Peter Debruge, Variety: “It’s not until Alice learns that the disease is hereditary that the severity of her situation sets in: As if it weren’t bad enough that she will eventually cease to recognize her own children, Alice may also be responsible for passing the condition along to them.”

A.O. Scott, New York Times: “With what seems like shocking rapidity — the film’s chronology is appropriately fuzzy — Alice slides from a witty, intelligent, capable adult into a fragile and confused shadow of her former self.”

ALICE’S FAMILY

David Ehrlich, Time Out: “Perhaps owing to the fact that Glatzer and Westmoreland know a thing or two about living with a debilitating disease (the former has ALS), the movie always evinces an acute understanding of how pity can be the most painful thing to feel for someone you love.”

Kenneth Turan, Los Angeles Times:”…(I)f it wasn’t for costar Kristen Stewart, who plays Alice’s daughter Lydia, ‘Still Alice’ wouldn’t be nearly as emotionally effective as it is. Moore and Stewart have been off-screen friends for more than a decade, and that bond only enhances the work they do here.”

OVERALL REVIEWS

Dana Stevens, Slate: “Glatzer and Westmoreland don’t need to stack the emotional deck on Alice’s behalf…They just leave the camera on Moore’s beautiful but increasingly faraway face, and our tears come on their own.”

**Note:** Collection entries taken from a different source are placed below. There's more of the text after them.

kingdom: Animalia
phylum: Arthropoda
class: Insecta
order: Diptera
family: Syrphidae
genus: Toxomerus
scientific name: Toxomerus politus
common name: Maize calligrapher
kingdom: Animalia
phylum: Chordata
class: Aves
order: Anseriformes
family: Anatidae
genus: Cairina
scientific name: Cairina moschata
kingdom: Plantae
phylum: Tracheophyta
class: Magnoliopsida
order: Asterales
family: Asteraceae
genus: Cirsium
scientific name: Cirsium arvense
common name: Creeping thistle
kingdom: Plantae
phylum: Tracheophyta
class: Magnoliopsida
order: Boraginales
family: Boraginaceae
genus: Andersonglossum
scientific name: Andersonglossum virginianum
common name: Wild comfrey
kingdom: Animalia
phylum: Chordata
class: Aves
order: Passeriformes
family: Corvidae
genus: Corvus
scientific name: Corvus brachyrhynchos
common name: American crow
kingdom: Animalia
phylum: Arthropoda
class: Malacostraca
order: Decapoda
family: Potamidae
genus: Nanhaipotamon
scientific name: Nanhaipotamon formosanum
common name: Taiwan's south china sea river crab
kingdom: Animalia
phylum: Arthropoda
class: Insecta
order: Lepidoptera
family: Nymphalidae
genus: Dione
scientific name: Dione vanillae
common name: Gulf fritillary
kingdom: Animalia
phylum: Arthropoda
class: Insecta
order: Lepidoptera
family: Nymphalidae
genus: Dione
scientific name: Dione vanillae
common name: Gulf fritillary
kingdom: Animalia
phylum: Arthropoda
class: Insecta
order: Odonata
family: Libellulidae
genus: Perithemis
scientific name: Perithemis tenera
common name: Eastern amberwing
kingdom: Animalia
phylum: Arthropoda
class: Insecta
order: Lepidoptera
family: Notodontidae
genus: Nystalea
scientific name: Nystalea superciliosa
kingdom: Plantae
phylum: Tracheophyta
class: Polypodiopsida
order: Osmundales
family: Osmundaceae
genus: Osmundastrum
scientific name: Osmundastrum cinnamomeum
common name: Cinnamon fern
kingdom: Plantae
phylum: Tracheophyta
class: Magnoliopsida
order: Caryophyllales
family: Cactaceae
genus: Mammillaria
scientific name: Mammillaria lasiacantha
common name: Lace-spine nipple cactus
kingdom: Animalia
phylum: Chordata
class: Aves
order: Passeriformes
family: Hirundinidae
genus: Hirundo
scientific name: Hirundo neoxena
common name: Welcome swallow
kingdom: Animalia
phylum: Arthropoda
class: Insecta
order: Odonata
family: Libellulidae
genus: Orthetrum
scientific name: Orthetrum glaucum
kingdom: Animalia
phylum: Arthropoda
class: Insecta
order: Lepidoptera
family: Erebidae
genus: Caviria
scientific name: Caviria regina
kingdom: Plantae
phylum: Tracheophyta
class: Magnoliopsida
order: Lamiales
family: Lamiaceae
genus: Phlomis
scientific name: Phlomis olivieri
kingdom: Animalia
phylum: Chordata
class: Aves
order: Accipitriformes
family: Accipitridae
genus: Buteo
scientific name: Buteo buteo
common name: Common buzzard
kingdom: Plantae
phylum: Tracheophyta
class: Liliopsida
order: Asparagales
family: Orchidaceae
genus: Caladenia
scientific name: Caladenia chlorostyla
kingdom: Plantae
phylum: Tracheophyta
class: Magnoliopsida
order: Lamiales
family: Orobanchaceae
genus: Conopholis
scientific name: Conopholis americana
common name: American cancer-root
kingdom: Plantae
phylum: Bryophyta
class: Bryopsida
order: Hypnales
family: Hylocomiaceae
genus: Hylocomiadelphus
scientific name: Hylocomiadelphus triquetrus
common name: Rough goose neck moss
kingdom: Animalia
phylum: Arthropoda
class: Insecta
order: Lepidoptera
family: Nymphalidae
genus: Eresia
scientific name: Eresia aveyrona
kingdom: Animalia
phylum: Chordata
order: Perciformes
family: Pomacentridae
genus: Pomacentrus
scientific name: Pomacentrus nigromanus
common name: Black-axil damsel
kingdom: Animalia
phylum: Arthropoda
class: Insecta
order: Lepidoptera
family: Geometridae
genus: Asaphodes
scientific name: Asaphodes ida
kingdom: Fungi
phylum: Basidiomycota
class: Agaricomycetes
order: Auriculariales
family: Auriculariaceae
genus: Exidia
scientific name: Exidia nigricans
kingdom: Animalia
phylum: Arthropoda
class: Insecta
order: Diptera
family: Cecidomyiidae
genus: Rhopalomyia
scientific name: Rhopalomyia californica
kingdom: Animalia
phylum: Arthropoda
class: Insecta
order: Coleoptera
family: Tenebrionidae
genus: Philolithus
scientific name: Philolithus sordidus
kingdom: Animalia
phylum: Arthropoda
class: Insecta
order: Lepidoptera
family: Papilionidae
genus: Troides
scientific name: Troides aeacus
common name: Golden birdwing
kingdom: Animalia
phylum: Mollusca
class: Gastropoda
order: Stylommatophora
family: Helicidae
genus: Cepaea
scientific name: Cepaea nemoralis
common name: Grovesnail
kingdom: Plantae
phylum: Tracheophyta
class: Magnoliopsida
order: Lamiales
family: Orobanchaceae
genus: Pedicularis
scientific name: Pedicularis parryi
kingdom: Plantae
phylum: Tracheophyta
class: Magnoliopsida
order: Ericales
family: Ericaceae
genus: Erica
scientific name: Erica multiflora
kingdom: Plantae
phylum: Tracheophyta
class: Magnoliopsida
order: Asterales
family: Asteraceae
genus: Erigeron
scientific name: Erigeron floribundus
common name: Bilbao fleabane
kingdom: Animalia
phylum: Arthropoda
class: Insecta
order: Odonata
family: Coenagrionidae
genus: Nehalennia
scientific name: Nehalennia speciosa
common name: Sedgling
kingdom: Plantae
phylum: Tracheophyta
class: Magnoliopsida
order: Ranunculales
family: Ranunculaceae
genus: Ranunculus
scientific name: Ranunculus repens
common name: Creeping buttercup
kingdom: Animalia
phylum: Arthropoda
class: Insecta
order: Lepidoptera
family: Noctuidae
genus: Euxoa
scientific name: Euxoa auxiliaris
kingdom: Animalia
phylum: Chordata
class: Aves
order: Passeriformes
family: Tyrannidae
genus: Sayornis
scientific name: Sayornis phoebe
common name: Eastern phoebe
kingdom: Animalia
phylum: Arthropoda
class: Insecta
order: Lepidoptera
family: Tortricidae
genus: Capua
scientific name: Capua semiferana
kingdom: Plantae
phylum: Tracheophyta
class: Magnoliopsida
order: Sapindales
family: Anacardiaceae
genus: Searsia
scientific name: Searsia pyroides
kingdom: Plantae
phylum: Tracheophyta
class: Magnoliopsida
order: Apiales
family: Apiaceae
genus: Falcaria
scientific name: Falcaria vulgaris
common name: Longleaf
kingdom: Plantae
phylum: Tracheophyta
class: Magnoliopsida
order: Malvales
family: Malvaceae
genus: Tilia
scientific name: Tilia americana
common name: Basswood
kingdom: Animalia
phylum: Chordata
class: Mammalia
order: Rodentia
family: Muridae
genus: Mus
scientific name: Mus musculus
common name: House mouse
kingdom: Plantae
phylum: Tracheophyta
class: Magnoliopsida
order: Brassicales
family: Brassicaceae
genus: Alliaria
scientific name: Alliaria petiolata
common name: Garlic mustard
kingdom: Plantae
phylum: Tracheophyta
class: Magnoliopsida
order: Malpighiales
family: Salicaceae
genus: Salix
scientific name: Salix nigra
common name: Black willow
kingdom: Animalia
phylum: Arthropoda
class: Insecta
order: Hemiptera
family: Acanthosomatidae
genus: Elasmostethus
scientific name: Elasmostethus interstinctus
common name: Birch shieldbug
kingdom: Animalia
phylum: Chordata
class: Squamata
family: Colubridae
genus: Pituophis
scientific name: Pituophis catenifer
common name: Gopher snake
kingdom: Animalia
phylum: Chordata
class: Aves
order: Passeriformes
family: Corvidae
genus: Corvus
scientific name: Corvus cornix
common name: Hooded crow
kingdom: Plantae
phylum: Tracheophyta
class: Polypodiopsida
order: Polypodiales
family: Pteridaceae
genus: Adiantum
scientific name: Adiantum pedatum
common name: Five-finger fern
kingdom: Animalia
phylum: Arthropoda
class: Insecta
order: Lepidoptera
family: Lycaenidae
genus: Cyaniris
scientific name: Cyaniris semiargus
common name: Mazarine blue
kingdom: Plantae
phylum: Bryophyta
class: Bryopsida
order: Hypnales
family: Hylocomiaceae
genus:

A.O. Scott, New York Times: “The story is sad and sincerely told, but it is too removed from life to carry the full measure of pain that Alice deserves.”

Christy Lemirerogerebert.com: “Co-directors and writers Richard Glatzer and Wash Westmoreland don’t shy away from the steady and terrifying way the disease can take hold of a person and strip away her ability to communicate and connect with the outside world. But they also don’t tell this story with much nuance or artistry in adapting Lisa Genova’s novel.”